After Japan’s third-largest steelmaker, Kobe Steel, revealed last fall that it falsely labeled products it had supplied to over 500 companies across the world, automakers raced to figure out whether any safety issues emerged as a result of using the affected parts. On Wednesday, Toyota said it completed an internal review and found no problems with its cars.
General Motors, Ford and Toyota were among the expansive list of multinational corporations that received products from Kobe Steel. In October, Kobe admitted that its staff falsified reports on the strength and durability of products requested by its clients to meet their specifications.
Toyota provided a partial review of Kobe materials in November, and on Wednesday the automaker said it completed the internal probe.

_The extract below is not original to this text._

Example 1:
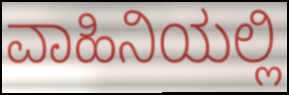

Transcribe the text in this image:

ವಾಹಿನಿಯಲ್ಲಿ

“We have examined the data that Kobe Steel provided (one or more years’ worth) and evaluated the potential impacts of the materials purchased from Kobe Steel, using the data that contained the largest deviations from the specifications of Toyota or its suppliers,” Toyota said in a statement.
“In these investigations, regarding all of the materials referenced in Kobe Steel’s announcements on October 8, 11, and 13, 2017 we have confirmed that our vehicles’ quality and performance satisfy our own internal standards.”
Kobe launched an internal investigation following the stark admission that it cheated tests. U.S. investigators immediately launched a probe of its own.